### Exercise requirements
Convert every line of the records below into a JSON list of strings, with one string per line. Omit blank lines.

Collected data:
/---

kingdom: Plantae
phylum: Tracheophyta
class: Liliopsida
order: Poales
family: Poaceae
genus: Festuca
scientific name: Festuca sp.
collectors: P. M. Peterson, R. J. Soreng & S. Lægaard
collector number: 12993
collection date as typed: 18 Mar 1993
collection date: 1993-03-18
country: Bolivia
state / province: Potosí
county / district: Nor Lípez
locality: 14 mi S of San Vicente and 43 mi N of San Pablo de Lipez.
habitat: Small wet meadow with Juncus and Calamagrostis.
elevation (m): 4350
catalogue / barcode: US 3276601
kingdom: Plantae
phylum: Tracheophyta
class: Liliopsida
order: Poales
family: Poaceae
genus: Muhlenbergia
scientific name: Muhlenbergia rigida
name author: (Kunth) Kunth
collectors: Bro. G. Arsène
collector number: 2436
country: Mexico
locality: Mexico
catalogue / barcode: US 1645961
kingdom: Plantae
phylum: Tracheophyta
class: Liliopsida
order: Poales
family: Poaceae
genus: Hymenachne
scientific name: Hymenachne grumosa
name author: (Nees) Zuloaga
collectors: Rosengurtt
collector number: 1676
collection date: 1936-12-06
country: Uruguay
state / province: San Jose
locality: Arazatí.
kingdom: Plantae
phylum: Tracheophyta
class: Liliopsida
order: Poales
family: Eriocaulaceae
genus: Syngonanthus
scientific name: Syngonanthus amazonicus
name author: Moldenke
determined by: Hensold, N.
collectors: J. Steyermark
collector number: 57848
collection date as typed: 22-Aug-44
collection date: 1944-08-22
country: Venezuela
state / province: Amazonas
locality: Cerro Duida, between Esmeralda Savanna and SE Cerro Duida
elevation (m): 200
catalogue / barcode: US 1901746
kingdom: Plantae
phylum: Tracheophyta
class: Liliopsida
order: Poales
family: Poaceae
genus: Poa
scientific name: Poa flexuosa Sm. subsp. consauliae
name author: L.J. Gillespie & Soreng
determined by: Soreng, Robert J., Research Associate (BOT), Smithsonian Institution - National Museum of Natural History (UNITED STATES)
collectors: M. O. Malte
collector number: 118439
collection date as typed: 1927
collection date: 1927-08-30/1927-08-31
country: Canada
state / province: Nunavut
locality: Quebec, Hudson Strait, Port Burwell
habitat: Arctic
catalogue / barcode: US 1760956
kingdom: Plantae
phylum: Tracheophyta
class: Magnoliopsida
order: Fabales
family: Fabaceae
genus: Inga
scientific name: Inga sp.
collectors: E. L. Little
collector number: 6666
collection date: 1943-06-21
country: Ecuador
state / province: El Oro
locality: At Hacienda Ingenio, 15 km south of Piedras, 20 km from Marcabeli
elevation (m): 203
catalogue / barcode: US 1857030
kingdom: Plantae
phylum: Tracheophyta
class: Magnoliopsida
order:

\---

### Task answer
[
  "kingdom: Plantae",
  "phylum: Tracheophyta",
  "class: Liliopsida",
  "order: Poales",
  "family: Poaceae",
  "genus: Festuca",
  "scientific name: Festuca sp.",
  "collectors: P. M. Peterson, R. J. Soreng & S. Lægaard",
  "collector number: 12993",
  "collection date as typed: 18 Mar 1993",
  "collection date: 1993-03-18",
  "country: Bolivia",
  "state / province: Potosí",
  "county / district: Nor Lípez",
  "locality: 14 mi S of San Vicente and 43 mi N of San Pablo de Lipez.",
  "habitat: Small wet meadow with Juncus and Calamagrostis.",
  "elevation (m): 4350",
  "catalogue / barcode: US 3276601",
  "kingdom: Plantae",
  "phylum: Tracheophyta",
  "class: Liliopsida",
  "order: Poales",
  "family: Poaceae",
  "genus: Muhlenbergia",
  "scientific name: Muhlenbergia rigida",
  "name author: (Kunth) Kunth",
  "collectors: Bro. G. Arsène",
  "collector number: 2436",
  "country: Mexico",
  "locality: Mexico",
  "catalogue / barcode: US 1645961",
  "kingdom: Plantae",
  "phylum: Tracheophyta",
  "class: Liliopsida",
  "order: Poales",
  "family: Poaceae",
  "genus: Hymenachne",
  "scientific name: Hymenachne grumosa",
  "name author: (Nees) Zuloaga",
  "collectors: Rosengurtt",
  "collector number: 1676",
  "collection date: 1936-12-06",
  "country: Uruguay",
  "state / province: San Jose",
  "locality: Arazatí.",
  "kingdom: Plantae",
  "phylum: Tracheophyta",
  "class: Liliopsida",
  "order: Poales",
  "family: Eriocaulaceae",
  "genus: Syngonanthus",
  "scientific name: Syngonanthus amazonicus",
  "name author: Moldenke",
  "determined by: Hensold, N.",
  "collectors: J. Steyermark",
  "collector number: 57848",
  "collection date as typed: 22-Aug-44",
  "collection date: 1944-08-22",
  "country: Venezuela",
  "state / province: Amazonas",
  "locality: Cerro Duida, between Esmeralda Savanna and SE Cerro Duida",
  "elevation (m): 200",
  "catalogue / barcode: US 1901746",
  "kingdom: Plantae",
  "phylum: Tracheophyta",
  "class: Liliopsida",
  "order: Poales",
  "family: Poaceae",
  "genus: Poa",
  "scientific name: Poa flexuosa Sm. subsp. consauliae",
  "name author: L.J. Gillespie & Soreng",
  "determined by: Soreng, Robert J., Research Associate (BOT), Smithsonian Institution - National Museum of Natural History (UNITED STATES)",
  "collectors: M. O. Malte",
  "collector number: 118439",
  "collection date as typed: 1927",
  "collection date: 1927-08-30/1927-08-31",
  "country: Canada",
  "state / province: Nunavut",
  "locality: Quebec, Hudson Strait, Port Burwell",
  "habitat: Arctic",
  "catalogue / barcode: US 1760956",
  "kingdom: Plantae",
  "phylum: Tracheophyta",
  "class: Magnoliopsida",
  "order: Fabales",
  "family: Fabaceae",
  "genus: Inga",
  "scientific name: Inga sp.",
  "collectors: E. L. Little",
  "collector number: 6666",
  "collection date: 1943-06-21",
  "country: Ecuador",
  "state / province: El Oro",
  "locality: At Hacienda Ingenio, 15 km south of Piedras, 20 km from Marcabeli",
  "elevation (m): 203",
  "catalogue / barcode: US 1857030",
  "kingdom: Plantae",
  "phylum: Tracheophyta",
  "class: Magnoliopsida",
  "order:"
]